Be thankful for our fluffy friends in the sky. Not only have they entertained us for centuries by taking forms of lovable bunnies, steady footed tortoises, and more recently, objects from the industrial revolution, but they are our last hope for believing that we don't need to do anything to prevent climate change. It is a desperate hope that we must now cling to - that bits of water vapor high in the atmosphere will be our saving grace.
Climate change skeptics have been having a rough go of things. Despite the continued support of many American politicians and industrial lobby groups who wouldn't want to disturb business as usual, support from academia and the general population has been on the decline as increasing evidence suggests that we are irreversibly warming our planet. And so new theories must be made so that we can feel okay as we continue to pump CO2 and other greenhouses gases (GHG's) into the air without any fear of retribution.

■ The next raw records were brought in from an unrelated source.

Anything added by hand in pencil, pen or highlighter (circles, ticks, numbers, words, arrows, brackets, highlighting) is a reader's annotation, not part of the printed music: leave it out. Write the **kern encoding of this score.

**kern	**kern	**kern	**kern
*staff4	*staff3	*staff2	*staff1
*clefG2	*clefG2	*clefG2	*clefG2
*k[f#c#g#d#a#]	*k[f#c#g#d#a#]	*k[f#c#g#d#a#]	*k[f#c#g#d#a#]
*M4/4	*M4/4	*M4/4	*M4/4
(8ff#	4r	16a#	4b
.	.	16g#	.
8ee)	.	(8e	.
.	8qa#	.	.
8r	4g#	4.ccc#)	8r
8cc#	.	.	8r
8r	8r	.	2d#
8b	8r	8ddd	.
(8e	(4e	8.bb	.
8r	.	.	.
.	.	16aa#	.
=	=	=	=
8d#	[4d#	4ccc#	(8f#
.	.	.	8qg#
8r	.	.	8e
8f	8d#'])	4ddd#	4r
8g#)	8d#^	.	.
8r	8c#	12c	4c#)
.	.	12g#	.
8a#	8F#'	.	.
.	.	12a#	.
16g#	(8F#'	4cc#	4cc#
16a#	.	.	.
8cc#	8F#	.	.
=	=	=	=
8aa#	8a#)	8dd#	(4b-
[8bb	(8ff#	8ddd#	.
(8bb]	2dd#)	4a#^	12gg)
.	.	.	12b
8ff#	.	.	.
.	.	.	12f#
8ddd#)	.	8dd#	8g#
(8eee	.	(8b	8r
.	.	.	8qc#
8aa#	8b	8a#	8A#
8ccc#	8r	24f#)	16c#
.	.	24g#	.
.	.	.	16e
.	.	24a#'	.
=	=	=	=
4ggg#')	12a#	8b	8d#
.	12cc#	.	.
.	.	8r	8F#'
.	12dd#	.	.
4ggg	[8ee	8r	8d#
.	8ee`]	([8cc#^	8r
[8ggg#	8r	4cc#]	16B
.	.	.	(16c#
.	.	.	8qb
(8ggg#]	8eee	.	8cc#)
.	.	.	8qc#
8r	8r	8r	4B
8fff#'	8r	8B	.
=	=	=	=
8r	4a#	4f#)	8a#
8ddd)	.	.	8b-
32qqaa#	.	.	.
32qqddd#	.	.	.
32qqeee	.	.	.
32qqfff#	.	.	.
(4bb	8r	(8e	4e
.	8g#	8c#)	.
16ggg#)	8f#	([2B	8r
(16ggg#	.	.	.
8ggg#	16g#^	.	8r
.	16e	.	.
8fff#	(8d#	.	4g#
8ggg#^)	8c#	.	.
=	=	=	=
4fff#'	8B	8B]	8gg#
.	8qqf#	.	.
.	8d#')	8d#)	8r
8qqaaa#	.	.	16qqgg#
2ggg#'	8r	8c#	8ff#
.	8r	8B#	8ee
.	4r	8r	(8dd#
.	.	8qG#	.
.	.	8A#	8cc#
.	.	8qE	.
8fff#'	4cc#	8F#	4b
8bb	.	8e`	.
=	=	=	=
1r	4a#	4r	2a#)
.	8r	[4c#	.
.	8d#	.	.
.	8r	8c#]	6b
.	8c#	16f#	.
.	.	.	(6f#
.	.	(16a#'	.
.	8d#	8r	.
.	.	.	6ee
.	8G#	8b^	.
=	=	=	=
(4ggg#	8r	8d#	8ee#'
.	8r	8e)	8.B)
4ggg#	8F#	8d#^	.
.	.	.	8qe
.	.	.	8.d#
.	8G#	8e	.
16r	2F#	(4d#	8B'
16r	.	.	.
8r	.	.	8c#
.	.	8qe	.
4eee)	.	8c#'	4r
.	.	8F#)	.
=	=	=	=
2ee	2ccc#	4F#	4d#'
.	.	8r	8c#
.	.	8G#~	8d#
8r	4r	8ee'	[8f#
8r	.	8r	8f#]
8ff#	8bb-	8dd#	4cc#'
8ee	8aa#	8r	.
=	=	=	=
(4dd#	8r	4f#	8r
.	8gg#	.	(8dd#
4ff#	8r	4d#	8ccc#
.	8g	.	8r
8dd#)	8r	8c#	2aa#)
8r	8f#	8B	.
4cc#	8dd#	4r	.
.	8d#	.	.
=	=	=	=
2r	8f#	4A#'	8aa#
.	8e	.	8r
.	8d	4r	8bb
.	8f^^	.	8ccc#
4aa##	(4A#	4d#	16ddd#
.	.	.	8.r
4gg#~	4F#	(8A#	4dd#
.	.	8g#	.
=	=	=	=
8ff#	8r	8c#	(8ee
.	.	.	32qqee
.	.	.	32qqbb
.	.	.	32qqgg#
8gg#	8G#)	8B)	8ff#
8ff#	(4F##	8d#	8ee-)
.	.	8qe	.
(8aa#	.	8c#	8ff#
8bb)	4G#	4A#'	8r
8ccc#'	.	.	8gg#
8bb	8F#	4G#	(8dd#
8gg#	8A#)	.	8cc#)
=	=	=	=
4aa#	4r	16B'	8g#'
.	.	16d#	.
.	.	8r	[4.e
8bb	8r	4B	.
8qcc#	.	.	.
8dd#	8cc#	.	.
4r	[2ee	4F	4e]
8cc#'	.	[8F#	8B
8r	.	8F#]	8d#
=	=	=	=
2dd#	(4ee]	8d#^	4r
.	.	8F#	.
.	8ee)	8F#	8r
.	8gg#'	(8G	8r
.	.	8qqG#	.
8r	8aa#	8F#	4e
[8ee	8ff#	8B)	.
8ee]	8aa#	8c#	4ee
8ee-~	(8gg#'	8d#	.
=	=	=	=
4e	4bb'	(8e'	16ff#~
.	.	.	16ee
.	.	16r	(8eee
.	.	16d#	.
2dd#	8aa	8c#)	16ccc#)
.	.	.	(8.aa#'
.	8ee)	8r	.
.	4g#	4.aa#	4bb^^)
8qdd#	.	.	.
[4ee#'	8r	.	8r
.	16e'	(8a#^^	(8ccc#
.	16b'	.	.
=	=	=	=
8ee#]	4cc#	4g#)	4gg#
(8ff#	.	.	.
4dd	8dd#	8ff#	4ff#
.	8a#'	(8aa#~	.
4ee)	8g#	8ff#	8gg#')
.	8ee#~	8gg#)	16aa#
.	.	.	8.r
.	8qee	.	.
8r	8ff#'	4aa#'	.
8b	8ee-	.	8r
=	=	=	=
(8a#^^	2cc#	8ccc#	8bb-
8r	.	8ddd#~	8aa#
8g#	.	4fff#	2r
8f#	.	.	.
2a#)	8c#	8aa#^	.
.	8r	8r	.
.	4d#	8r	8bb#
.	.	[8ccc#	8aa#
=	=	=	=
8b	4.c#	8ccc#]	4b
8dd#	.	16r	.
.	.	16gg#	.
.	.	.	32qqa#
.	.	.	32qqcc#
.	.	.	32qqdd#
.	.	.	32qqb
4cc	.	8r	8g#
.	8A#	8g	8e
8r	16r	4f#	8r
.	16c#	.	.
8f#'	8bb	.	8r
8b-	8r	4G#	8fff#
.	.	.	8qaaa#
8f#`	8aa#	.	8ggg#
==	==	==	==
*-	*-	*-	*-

Luckily there remains one mystery that we can pour all our worries into: the effect of clouds on all this supposed warming. You see, low level cumulus clouds reflect sunlight back into space, which prevents the planet from heating as much as it otherwise might. High levels of wispy and thin cirrus clouds allow sunlight to enter the atmosphere, but trap heat from escaping back out into the blackness of space. And since the effect of increasing GHG concentrations on cloud formations remains one of the greatest mysteries in climate science, disproving this theory will be hard and frankly, take time - plenty of time to make the case for inaction.
Dr. Richard Lindzen of MIT paved the way for continued suspicion. Leveraging his residency at one of America's greatest centers for research and innovation, he is publishing paper after paper purporting that increased CO2 levels will reduce the amount of heat-trapping cirrus clouds, allowing all the extra heat from greenhouse gases to escape harmlessly back into space. Please ignore the fact, as many politicians do, that each of his papers continues to be debunked by his peers.
Dr. Lindzen has boldly stated “If I’m right, we’ll have saved money. If I’m wrong, we’ll know it in 50 years and can do something.” Inspiring isn’t it?
Now that's the kind of lazy visionary I'd put my money on when betting on my children's future. Why not pin all our hopes for the future on something truly substantial - those fluffy white clouds floating above me.